Segment Start: RECORDS
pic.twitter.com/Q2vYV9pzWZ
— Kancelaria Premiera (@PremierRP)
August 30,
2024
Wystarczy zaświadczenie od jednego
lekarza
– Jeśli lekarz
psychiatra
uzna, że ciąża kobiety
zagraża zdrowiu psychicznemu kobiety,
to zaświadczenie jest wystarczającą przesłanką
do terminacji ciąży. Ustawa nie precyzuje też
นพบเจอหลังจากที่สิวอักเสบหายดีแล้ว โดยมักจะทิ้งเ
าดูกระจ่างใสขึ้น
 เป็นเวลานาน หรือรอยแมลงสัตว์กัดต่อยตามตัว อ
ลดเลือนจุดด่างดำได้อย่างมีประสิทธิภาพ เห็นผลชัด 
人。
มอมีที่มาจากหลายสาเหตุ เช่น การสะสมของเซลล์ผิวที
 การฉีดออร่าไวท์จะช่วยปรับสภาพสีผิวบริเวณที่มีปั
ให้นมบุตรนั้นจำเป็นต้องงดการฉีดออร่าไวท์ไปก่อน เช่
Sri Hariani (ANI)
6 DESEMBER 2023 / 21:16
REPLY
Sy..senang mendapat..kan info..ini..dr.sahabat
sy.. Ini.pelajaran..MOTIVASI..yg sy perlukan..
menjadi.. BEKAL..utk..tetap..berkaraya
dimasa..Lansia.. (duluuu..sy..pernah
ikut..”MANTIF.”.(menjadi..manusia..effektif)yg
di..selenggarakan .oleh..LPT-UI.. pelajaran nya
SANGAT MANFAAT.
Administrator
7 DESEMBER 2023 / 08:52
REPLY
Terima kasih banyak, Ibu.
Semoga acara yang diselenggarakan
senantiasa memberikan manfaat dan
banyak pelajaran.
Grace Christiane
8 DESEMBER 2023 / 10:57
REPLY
Segment End: RECORDS
Segment Start: RECORDS
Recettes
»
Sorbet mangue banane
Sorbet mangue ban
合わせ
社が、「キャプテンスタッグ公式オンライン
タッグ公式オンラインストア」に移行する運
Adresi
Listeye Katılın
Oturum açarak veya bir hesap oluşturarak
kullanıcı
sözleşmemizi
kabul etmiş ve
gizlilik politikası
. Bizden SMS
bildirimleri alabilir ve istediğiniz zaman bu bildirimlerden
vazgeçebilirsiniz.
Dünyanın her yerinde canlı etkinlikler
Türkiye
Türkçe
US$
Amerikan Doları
Segment End: RECORDS
Reproduce the rows above from the line containing "pic.twitter.com/Q2vYV9pzWZ" up to and including the line containing "เป็นเวลานาน หรือรอยแมลงสัตว์กัดต่อยตามตัว อ".

## RESPONSE:
pic.twitter.com/Q2vYV9pzWZ
— Kancelaria Premiera (@PremierRP)
August 30,
2024
Wystarczy zaświadczenie od jednego
lekarza
– Jeśli lekarz
psychiatra
uzna, że ciąża kobiety
zagraża zdrowiu psychicznemu kobiety,
to zaświadczenie jest wystarczającą przesłanką
do terminacji ciąży. Ustawa nie precyzuje też
นพบเจอหลังจากที่สิวอักเสบหายดีแล้ว โดยมักจะทิ้งเ
าดูกระจ่างใสขึ้น
 เป็นเวลานาน หรือรอยแมลงสัตว์กัดต่อยตามตัว อ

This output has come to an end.